Eu e o futebol vivemos um caso de amor e ódio. Aqui é realmente entre tapas e beijos. Não sou um ferrenho crítico ao futebol moderno – que, inclusive, gerou um movimento organizado contrário à gourmetização do esporte bretão –, mas admito que tenho lá minhas ressalvas com certos aspectos que hoje dominam as quatro linhas e, principalmente, o que está fora delas.
Ser corinthiano é um elemento que dificulta ser alheio às canchas. Sem fazer qualquer espécie de comparação com outros clubes, é muito complicado transpor no papel o dia seguinte a uma derrota do alvinegro de Parque São Jorge, ou mesmo a alegria contagiante na manhã do dia posterior à conquista de um título, por menor expressão que tenha. O futebol é um dos poucos prazeres com culpa que carrego na alma, mas nossa relação foi sendo modificada com o tempo.
Provavelmente seja por conta dos inúmeros escândalos que volta e meia pipocam e tomam as manchetes dos jornais, e não apenas os de cunho esportivo. Manipulação de resultados, decisões suspeitas de árbitros e auxiliares, desvio de verbas públicas na construção de modernas arenas multiuso, violência dentro e fora de campo, o sumiço dos craques que passamos a ver apenas pela TV nos campeonatos europeus… São tantos fatores que prejudicam a relação do apaixonado com o futebol que, no fim, faltaria espaço nestas linhas que me cedem.
Esse acúmulo de problemáticas sem solucionáticas, apenas para citar o eterno Dadá Maravilha, gerou um desgaste a ponto de eu, um corinthiano forjado no gol de carrinho de Viola aos quatro minutos do primeiro tempo da prorrogação contra o Guarani de Campinas, no longínquo 1988, prefira assistir a um seriado às noites de quarta-feira, ou tomar um sorvete nas tardes de domingo, sem contar a camisa ostentando meu sobrenome e ano de nascimento às costas, que não sai do armário há um bom tempo.
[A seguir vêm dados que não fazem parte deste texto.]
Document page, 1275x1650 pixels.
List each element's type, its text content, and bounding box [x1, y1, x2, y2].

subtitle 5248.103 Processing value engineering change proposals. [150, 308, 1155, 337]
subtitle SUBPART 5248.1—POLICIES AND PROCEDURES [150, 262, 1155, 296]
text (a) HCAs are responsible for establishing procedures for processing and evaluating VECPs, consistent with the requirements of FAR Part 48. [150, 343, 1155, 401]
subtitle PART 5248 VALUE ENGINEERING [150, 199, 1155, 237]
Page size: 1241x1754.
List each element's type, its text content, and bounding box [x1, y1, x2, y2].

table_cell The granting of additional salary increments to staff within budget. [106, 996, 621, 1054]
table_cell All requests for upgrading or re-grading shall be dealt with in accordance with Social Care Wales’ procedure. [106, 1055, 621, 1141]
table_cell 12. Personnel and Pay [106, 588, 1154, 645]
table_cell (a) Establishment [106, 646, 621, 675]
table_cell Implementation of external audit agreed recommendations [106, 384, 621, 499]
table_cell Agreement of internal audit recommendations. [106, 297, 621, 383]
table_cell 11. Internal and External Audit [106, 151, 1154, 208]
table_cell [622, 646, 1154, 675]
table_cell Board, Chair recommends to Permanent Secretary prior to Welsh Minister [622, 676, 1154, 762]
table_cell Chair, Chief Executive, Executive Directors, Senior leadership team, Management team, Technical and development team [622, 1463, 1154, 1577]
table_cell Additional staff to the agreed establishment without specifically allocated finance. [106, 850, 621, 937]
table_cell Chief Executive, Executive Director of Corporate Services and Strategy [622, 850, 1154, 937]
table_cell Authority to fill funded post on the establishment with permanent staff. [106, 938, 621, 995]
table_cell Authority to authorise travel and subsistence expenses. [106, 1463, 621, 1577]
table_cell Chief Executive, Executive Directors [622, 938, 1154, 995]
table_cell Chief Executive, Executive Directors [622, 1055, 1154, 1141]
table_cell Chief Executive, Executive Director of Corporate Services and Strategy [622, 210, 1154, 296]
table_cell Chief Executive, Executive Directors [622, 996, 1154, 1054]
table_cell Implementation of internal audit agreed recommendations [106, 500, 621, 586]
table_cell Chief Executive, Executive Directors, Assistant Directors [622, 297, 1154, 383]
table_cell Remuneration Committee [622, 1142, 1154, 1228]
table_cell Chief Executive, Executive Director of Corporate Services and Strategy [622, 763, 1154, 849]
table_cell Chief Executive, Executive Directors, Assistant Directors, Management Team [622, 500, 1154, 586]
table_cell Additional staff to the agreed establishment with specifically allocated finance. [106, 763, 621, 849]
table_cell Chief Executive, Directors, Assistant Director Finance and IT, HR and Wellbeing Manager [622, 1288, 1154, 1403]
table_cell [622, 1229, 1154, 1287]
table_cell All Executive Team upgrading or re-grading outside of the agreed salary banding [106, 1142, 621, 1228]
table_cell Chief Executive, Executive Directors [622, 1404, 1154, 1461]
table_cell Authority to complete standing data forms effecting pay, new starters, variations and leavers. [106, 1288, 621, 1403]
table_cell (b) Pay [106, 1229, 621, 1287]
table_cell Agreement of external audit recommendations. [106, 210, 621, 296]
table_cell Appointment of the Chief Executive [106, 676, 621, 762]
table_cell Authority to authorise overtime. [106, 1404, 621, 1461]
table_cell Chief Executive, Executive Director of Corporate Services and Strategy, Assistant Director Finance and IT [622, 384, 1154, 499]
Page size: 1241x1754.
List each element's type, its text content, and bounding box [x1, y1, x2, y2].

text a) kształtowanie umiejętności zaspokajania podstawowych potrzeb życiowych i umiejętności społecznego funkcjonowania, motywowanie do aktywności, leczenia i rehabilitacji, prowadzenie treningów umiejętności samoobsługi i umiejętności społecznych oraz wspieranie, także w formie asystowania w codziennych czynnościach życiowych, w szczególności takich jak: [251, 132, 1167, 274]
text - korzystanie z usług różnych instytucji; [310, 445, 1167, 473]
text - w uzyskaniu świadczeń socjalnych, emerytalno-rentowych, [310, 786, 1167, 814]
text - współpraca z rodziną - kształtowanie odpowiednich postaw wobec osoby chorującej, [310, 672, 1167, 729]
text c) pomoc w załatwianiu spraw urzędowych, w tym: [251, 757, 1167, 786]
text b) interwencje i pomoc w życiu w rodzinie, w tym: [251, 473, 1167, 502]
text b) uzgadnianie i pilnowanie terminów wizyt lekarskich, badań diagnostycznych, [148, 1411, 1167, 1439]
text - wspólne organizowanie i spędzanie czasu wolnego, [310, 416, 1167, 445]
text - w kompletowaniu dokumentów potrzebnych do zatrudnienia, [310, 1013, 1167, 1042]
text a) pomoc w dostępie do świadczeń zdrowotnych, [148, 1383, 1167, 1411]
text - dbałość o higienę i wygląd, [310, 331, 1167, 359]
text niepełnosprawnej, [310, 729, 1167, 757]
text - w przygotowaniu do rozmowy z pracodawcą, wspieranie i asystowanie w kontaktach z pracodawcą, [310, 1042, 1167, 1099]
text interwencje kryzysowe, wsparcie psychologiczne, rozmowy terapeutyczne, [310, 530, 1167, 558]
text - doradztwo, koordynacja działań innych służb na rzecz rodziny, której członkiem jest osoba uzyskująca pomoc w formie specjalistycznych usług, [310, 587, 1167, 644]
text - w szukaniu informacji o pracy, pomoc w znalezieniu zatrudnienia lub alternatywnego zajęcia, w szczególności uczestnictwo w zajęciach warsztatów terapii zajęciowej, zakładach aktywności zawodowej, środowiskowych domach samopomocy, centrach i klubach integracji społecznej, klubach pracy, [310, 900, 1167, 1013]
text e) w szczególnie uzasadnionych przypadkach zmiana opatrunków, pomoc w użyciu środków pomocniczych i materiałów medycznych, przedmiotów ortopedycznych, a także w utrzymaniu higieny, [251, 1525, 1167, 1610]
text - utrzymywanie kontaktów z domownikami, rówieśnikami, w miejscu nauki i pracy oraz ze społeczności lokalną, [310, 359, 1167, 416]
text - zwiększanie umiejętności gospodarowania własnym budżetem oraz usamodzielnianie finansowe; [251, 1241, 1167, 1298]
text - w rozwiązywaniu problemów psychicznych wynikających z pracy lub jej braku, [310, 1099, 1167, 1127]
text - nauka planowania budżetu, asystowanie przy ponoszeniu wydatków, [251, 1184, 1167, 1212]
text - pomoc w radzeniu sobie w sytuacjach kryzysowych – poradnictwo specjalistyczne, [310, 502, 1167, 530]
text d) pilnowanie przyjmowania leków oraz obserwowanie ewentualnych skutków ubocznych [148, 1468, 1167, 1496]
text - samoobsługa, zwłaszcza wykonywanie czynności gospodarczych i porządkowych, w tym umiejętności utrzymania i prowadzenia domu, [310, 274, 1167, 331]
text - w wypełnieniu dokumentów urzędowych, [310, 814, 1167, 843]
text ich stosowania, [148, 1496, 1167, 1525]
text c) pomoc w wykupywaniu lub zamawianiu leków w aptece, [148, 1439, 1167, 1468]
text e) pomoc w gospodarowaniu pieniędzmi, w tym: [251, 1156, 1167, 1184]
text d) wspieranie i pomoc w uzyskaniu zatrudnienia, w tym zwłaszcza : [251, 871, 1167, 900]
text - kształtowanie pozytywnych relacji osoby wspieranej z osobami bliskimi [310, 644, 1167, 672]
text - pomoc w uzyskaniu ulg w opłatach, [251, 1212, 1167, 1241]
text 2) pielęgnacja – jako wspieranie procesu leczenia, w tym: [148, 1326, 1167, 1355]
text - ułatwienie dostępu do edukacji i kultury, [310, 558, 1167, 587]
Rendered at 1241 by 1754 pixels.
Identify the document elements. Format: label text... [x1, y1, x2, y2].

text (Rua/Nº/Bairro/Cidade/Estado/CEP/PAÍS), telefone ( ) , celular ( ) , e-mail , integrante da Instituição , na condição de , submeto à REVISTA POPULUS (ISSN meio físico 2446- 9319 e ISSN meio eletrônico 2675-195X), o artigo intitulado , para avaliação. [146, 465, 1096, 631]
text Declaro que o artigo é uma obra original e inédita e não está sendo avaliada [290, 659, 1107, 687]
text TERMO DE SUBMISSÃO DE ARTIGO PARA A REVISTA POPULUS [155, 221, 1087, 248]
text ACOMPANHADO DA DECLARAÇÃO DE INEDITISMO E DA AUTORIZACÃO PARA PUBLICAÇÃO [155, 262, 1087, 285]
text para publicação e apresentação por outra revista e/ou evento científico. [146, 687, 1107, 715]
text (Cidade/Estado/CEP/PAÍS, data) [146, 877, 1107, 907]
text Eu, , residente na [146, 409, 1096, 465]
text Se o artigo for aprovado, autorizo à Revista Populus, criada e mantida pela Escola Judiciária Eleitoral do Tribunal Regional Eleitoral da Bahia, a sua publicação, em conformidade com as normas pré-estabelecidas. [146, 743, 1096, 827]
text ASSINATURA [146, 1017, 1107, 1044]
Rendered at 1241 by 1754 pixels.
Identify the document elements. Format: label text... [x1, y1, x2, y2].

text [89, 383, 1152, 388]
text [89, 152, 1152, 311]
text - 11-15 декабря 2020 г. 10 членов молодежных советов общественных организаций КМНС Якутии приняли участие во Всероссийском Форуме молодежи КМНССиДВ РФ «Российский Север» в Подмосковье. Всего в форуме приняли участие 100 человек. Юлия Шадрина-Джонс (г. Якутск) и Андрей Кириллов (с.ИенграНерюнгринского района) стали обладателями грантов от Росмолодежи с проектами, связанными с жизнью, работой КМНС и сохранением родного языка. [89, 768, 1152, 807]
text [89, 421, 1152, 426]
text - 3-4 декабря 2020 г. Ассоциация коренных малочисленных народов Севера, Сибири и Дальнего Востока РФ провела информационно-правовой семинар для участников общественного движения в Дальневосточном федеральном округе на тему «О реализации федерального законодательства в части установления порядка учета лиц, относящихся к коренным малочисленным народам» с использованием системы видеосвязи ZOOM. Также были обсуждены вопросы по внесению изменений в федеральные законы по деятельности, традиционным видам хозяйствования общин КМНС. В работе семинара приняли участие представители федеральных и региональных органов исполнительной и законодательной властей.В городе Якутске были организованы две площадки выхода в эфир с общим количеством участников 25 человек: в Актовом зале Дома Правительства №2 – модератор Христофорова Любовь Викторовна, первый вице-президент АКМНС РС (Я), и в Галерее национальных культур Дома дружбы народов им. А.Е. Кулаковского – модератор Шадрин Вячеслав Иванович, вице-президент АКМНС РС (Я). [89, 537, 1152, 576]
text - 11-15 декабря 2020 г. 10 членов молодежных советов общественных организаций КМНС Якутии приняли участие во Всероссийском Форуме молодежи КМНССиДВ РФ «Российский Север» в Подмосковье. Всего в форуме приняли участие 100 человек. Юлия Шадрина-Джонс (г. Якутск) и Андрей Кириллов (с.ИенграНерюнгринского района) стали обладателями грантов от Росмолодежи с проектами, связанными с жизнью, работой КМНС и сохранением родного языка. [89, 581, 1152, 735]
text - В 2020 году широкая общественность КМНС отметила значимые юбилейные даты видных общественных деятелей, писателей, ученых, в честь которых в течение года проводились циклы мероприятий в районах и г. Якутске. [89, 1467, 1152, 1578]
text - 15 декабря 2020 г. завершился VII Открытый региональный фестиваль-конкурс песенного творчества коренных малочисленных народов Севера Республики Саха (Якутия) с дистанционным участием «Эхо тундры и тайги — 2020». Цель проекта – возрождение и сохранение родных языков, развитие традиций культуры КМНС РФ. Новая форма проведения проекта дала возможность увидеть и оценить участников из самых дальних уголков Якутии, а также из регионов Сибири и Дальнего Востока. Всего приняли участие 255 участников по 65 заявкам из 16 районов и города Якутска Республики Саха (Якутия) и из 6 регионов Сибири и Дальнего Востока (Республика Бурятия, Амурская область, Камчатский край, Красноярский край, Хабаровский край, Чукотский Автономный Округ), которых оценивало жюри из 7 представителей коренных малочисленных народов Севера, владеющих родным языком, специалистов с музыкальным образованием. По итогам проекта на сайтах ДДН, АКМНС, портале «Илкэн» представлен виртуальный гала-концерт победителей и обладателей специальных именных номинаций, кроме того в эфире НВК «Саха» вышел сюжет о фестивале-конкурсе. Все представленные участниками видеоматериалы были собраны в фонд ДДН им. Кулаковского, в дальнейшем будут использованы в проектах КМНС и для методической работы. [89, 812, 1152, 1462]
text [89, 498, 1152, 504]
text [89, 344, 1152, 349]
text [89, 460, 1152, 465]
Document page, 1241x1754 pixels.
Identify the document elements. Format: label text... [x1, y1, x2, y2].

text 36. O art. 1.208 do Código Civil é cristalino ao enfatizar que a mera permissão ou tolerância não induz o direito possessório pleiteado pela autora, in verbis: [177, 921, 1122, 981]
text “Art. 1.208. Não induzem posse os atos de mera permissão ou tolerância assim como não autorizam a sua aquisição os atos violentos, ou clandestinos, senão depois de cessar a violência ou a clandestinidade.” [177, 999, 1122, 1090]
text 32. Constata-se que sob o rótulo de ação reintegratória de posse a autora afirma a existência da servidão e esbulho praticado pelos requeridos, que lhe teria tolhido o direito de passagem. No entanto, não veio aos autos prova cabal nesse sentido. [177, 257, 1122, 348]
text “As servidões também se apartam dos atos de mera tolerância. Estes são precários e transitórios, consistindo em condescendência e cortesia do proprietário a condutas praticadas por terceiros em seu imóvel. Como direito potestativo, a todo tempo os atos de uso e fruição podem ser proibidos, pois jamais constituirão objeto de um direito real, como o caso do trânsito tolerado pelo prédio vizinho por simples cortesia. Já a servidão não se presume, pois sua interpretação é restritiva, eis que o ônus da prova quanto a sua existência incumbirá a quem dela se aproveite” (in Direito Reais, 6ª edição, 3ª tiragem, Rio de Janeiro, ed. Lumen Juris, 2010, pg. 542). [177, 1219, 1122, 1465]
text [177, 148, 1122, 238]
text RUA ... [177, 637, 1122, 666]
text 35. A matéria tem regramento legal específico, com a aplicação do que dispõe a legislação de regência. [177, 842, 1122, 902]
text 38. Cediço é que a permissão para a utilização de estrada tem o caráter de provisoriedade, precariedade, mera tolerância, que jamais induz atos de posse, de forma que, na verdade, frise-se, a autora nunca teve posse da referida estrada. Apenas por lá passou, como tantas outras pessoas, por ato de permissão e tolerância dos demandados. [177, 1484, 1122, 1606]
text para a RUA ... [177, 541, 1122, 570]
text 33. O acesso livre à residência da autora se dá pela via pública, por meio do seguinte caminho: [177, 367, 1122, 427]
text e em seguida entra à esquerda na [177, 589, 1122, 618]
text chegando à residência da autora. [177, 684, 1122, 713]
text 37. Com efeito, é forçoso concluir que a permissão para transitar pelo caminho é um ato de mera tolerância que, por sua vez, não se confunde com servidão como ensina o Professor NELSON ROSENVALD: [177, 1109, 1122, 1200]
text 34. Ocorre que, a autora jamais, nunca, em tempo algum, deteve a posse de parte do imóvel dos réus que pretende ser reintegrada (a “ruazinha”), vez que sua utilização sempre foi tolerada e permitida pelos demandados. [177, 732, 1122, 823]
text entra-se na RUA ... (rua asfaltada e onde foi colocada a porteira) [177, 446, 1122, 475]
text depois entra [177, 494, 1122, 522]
Nestes momentos, em que o fanático diria que sou um torcedor de sofá (não que isso seja uma mentira desde que vivo em Curitiba), levo minha mente para um passeio em 1997. No dia do trabalhador daquele ano, o Corinthians foi a Campinas para disputar uma partida do Campeonato Paulista contra o Guarani. Sem conseguir ingresso para a cabeceira à esquerda da transmissão televisiva, lugar destinado aos torcedores do time alvinegro da capital, eu e meu pai sentamos nas numeradas, uma área mista abaixo do tobogã. Foi a última vez que fui a um estádio de futebol com meu pai.
Meu time ganhou a peleja e saímos crentes que aquele dia 1º de maio seria inesquecível. E realmente foi, mas menos pelo resultado e mais por terem nos assaltado.
O time era algo que passava longe dos sonhos de qualquer tocedor, ainda que Alberto Dualib, presidente à época, tivesse feito da contratação de Túlio Maravilha um forfé. Ronaldo Giovanelli, Rodrigo (depois Ayupe), Antônio Carlos, Henrique e Silvinho; Gilma Fubá, Fábio Augusto, Souza e Marcelinho Carioca; no comando de ataque, Mirandinha (depois Romerito) e Túlio (depois Romeu). Sentado no banco, o mesmo treinador do título do Brasileiro de 1990, Nelsinho Baptista.
Ainda no primeiro tempo, aos dezoito minutos, o Corinthians conseguiu armar um bom ataque. Mirandinha correu pela lateral esquerda e alcançou uma bola praticamente perdida na linha de fundo. Seu cruzamento encontrou o inexpressivo Souza, que no ano seguinte seria vendido ao São Paulo. Ostentando a camisa 10 da equipe, o meia dominou na meia-lua da área e de meia-bicicleta acertou o canto esquerdo do gol de Hiran, goleiro do time alviverde de Campinas. Explosão. Alegria. Felicidade.
Meu time ganhou a peleja e saímos crentes que aquele dia 1º de maio seria inesquecível. E realmente foi, mas menos pelo resultado e mais por terem nos assaltado e arrancado de mim, não sem resistência do meu pai, minha camisa número 10 do Corinthians. Desde então, vivemos, eu e o futebol, um caso de amor e ódio. Mas sempre retorno a esse dia. Ele me faz recordar que o balé em campo, como espetáculo, é lindo, marcante, emocionante; que o futebol é maior que a religião, que não é o ópio do povo, mas, sim, a fuga de uma realidade em que, geralmente, o povo e a festa são os que menos importam – e estão sempre na corda bamba.